┌─ MATERIAL FOR THIS TASK
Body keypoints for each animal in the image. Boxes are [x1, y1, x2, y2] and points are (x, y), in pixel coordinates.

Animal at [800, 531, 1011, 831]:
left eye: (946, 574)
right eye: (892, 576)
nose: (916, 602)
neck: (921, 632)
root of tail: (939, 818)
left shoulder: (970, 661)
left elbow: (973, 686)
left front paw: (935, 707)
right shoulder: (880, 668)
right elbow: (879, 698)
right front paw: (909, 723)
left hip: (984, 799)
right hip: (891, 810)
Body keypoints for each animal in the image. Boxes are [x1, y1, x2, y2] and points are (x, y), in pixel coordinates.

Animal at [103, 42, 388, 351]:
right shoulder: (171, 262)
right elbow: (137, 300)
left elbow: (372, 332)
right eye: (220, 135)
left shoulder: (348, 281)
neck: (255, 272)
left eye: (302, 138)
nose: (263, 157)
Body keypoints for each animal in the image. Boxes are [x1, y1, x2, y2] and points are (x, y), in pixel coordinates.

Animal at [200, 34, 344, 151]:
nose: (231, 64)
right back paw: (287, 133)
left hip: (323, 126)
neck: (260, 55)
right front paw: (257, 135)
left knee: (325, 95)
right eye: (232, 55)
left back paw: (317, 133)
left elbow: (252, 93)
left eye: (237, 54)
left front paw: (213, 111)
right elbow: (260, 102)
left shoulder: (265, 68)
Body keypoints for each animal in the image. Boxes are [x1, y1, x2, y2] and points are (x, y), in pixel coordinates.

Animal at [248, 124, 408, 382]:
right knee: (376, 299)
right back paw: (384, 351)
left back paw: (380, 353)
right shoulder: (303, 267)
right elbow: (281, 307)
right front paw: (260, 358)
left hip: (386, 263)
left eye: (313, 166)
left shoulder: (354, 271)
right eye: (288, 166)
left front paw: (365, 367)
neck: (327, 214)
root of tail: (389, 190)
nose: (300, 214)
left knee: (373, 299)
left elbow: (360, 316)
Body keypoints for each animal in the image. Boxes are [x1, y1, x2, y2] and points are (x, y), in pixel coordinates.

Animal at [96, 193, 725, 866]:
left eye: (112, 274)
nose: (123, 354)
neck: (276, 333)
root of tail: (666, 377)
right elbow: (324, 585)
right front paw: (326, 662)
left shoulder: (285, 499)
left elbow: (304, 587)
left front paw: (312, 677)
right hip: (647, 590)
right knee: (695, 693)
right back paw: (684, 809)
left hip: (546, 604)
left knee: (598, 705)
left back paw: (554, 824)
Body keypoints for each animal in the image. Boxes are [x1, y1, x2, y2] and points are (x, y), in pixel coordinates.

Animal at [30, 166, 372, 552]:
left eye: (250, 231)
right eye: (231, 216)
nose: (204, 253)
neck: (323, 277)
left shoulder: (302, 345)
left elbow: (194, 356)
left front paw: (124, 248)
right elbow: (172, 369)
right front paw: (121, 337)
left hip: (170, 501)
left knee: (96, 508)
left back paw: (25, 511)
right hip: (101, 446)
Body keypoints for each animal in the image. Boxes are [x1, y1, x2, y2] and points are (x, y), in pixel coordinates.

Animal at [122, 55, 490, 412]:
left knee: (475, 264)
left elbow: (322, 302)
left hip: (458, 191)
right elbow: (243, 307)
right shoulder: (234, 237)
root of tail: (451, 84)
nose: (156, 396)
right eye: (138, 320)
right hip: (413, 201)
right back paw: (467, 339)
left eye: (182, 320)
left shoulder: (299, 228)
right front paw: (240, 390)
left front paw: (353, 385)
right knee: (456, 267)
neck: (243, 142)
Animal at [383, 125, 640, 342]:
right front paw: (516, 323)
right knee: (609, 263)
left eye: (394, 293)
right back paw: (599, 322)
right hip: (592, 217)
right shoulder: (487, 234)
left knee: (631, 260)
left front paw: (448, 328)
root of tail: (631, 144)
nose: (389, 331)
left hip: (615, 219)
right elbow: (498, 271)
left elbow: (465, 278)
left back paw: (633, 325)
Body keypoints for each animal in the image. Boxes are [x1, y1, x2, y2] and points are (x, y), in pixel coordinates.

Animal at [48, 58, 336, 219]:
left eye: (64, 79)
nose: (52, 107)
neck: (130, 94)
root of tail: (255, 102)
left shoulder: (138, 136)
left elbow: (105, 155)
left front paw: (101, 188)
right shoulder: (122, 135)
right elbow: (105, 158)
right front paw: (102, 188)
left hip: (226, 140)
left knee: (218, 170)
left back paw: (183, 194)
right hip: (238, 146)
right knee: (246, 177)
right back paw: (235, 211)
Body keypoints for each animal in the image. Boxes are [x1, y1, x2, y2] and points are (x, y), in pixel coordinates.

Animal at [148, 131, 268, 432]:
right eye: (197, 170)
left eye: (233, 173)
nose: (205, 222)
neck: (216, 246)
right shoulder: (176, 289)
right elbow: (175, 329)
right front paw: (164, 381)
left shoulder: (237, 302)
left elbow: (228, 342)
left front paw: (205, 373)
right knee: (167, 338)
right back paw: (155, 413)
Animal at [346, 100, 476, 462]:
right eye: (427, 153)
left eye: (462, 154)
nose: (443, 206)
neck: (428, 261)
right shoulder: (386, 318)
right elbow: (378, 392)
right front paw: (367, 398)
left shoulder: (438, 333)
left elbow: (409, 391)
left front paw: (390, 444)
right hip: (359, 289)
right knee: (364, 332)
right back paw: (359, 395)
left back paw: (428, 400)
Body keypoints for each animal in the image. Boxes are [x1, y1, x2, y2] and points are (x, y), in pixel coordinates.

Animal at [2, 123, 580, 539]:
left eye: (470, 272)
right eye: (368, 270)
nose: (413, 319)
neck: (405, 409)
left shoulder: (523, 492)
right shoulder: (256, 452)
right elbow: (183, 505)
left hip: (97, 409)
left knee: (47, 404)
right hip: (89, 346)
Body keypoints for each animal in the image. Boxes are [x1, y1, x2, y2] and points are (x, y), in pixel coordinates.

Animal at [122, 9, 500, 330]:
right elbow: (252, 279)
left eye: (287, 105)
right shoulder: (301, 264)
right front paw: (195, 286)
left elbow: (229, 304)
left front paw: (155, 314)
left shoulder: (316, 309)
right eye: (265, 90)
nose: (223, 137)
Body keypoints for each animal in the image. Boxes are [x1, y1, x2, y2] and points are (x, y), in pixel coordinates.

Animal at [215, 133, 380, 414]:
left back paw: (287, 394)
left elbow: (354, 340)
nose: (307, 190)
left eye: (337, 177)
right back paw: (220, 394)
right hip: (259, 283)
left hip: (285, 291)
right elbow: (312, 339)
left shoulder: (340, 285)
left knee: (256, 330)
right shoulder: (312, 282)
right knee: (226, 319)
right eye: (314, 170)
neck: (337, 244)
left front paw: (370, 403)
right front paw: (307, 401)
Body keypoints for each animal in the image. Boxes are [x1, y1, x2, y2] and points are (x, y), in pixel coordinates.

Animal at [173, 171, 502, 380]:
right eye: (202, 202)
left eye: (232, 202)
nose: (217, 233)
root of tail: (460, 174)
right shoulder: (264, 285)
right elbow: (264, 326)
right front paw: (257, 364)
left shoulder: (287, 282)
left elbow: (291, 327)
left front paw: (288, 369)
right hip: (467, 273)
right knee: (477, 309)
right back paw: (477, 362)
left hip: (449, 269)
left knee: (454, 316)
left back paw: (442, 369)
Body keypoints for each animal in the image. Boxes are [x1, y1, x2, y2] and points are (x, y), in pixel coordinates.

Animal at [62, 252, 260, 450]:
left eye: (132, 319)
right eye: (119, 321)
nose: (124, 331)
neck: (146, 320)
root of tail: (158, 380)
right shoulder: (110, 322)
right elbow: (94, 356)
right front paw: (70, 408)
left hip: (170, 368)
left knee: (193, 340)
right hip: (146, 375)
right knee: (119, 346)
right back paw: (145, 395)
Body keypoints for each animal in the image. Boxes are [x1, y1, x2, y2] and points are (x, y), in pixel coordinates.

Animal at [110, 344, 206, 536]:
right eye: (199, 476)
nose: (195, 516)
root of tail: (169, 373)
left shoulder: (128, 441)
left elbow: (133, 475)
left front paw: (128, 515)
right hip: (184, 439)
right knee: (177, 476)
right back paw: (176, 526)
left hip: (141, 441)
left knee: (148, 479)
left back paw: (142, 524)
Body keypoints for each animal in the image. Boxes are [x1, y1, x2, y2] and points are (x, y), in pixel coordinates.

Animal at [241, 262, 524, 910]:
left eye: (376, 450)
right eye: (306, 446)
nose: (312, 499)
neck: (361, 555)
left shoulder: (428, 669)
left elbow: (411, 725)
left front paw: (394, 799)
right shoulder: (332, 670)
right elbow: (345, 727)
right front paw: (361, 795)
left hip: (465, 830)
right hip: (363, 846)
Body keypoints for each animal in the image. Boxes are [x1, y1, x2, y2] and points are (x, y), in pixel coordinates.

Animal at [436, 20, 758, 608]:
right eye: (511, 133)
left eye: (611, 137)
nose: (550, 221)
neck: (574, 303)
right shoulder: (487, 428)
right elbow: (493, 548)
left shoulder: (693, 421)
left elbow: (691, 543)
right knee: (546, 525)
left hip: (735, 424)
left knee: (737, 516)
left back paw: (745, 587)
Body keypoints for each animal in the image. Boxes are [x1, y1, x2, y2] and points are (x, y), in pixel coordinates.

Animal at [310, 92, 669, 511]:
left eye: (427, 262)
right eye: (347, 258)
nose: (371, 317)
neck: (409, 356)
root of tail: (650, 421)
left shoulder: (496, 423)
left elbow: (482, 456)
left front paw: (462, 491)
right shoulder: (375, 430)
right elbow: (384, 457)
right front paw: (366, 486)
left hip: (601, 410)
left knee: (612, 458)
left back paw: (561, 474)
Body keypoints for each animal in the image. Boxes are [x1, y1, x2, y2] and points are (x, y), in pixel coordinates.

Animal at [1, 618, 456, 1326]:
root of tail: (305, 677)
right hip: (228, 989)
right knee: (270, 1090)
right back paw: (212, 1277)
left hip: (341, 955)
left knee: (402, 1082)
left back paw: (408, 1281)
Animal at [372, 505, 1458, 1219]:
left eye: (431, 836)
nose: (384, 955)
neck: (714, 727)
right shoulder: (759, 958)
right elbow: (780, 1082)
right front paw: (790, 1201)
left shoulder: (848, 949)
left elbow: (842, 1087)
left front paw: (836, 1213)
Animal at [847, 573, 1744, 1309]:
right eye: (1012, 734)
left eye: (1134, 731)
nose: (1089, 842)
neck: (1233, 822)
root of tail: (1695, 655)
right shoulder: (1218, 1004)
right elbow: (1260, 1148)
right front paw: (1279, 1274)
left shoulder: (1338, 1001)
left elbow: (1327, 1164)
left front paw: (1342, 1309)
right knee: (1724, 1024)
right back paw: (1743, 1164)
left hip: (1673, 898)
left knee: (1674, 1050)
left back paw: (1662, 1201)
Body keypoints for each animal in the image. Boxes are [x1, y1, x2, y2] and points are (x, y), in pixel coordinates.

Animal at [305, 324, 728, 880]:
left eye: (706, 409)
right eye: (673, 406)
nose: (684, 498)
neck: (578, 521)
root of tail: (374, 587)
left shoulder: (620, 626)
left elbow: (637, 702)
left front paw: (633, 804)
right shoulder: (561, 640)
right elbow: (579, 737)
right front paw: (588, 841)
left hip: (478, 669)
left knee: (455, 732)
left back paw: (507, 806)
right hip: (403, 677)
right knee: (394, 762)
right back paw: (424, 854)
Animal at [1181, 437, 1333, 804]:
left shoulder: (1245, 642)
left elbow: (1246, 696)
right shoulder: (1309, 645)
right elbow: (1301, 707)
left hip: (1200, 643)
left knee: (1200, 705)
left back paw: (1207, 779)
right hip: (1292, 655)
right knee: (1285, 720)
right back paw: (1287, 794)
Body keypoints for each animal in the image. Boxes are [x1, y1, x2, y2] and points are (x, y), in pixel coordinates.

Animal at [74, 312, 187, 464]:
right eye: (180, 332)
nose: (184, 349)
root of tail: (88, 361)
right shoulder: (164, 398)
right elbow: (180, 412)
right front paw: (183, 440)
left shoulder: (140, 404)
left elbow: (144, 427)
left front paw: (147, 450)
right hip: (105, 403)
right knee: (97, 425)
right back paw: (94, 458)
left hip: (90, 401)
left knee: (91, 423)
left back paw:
└─
- _TASK TO CARRY OUT_: From the records above, give again exactly the lines running from the line with "left elbow: (465, 278)" to the line with "right elbow: (378, 392)", inclusive.

- _SOLUTION TO THIS PROBLEM_:
left elbow: (465, 278)
left back paw: (633, 325)
Body keypoints for each animal in the image. Boxes are [x1, y1, x2, y2] and points are (x, y), in pixel coordinates.

Animal at [48, 58, 336, 219]:
left eye: (64, 79)
nose: (52, 107)
neck: (130, 94)
root of tail: (255, 102)
left shoulder: (138, 136)
left elbow: (105, 155)
left front paw: (101, 188)
right shoulder: (122, 135)
right elbow: (105, 158)
right front paw: (102, 188)
left hip: (226, 140)
left knee: (218, 170)
left back paw: (183, 194)
right hip: (238, 146)
right knee: (246, 177)
right back paw: (235, 211)
Body keypoints for each animal in the image. Boxes are [x1, y1, x2, y2] and points are (x, y), in pixel coordinates.

Animal at [148, 131, 268, 432]:
right eye: (197, 170)
left eye: (233, 173)
nose: (205, 222)
neck: (216, 246)
right shoulder: (176, 289)
right elbow: (175, 329)
right front paw: (164, 381)
left shoulder: (237, 302)
left elbow: (228, 342)
left front paw: (205, 373)
right knee: (167, 338)
right back paw: (155, 413)
Animal at [346, 100, 476, 462]:
right eye: (427, 153)
left eye: (462, 154)
nose: (443, 206)
neck: (428, 261)
right shoulder: (386, 318)
right elbow: (378, 392)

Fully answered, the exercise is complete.